David Berry - DH Speaker Series 2020-2021
- David Berry
- Thursday, November 19, 2020
- 4:30 PM - 5:30 PM
Register via Zoom: https://mit.zoom.us/meeting/register/tJYqd-yrqDMjH9LT6d2VZeoDd4xBMq1byHWl
Presented by: David M. Berry, Professor of Digital Humanities, School of Media, Film and Music at the University of Sussex
The ubiquity of digital technologies in citizen’s lives marks a major qualitative shift where automated decisions taken by algorithms deeply affect the lived experience of ordinary people. This has created many new social experiences and improved contemporary life. However, a lack of public understanding of how algorithms work also makes them a source of distrust, especially concerning the way in which they can be used to create frames or channels for social and individual behaviour. This public concern has been magnified by election hacking, social media disinformation, data extractivism, and a sense that Silicon Valley companies are out of control. The wide adoption of algorithms into so many aspects of peoples’ lives, often without public debate, has meant that increasingly algorithms are seen as mysterious and opaque, when they are not seen as inequitable or biased (Berry 2014). Up until recently it has been difficult to challenge algorithms or to question their functioning, especially with wide acceptance that software’s inner workings were incomprehensible, proprietary or secret (cf. Berry 2008 regarding open source). Asking why an algorithm did what it did often was not thought particularly interesting outside of a strictly programming context. This meant that there has been a widening explanatory gap in relation to understanding algorithms and their effect on peoples’ lived experiences.
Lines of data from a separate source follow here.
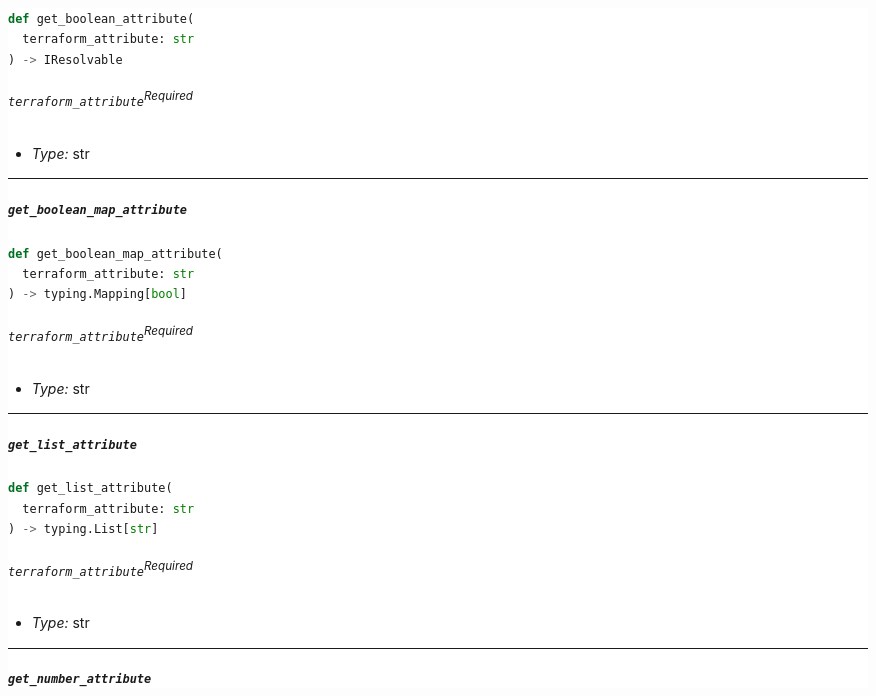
 ```python
def get_boolean_attribute(
  terraform_attribute: str
) -> IResolvable
```

###### `terraform_attribute`<sup>Required</sup> <a name="terraform_attribute" id="@cdktf/provider-azurerm.stackHciVirtualHardDisk.StackHciVirtualHardDisk.getBooleanAttribute.parameter.terraformAttribute"></a>

- *Type:* str

---

##### `get_boolean_map_attribute` <a name="get_boolean_map_attribute" id="@cdktf/provider-azurerm.stackHciVirtualHardDisk.StackHciVirtualHardDisk.getBooleanMapAttribute"></a>

```python
def get_boolean_map_attribute(
  terraform_attribute: str
) -> typing.Mapping[bool]
```

###### `terraform_attribute`<sup>Required</sup> <a name="terraform_attribute" id="@cdktf/provider-azurerm.stackHciVirtualHardDisk.StackHciVirtualHardDisk.getBooleanMapAttribute.parameter.terraformAttribute"></a>

- *Type:* str

---

##### `get_list_attribute` <a name="get_list_attribute" id="@cdktf/provider-azurerm.stackHciVirtualHardDisk.StackHciVirtualHardDisk.getListAttribute"></a>

```python
def get_list_attribute(
  terraform_attribute: str
) -> typing.List[str]
```

###### `terraform_attribute`<sup>Required</sup> <a name="terraform_attribute" id="@cdktf/provider-azurerm.stackHciVirtualHardDisk.StackHciVirtualHardDisk.getListAttribute.parameter.terraformAttribute"></a>

- *Type:* str

---

##### `get_number_attribute` <a name="get_number_attribute" id="@cdktf/provider-azurerm.stackHciVirtualHardDisk.StackHciVirtualHardDisk.getNumberAttribute"></a>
This paper argues for a new research programme in the Digital Humanities that seeks to examine this gap and develop a set of theoretical responses, tools and archives that seek to address the explanatory deficit in modern societies from a reliance on information technologies. The challenge of new forms of social obscurity from the implementation of technical systems is heightened by the example of machine learning systems that have emerged in the past decade. As a result, a new explanatory demand has crystallized in an important critique of computational opaqueness and new forms of technical transparency called “explainability.” We see this, for example, in challenges to facial recognition technologies, public unease with algorithmic judicial systems and other automated decision systems. Explainability is a key new area of research within the fields of artificial intelligence and machine-learning and requires a computational system to be able to provide an explanation for a decision that has been made. This notion of explainability has emerged as a term that captures precisely the ethical and interpretative lacuna, and often seeks to close it by means of explanatory responses generated by the technology itself. However, I argue that the idea of a technological response to an interpretability problem is doomed to failure while explainability is understood through such narrow technical criteria. In this paper, therefore, I seek to widen its applicability by calling on Digital Humanities to contribute to this research programme in explainability and in doing so, to create connections to ideas of explanatory publics, public humanities and digital literacies.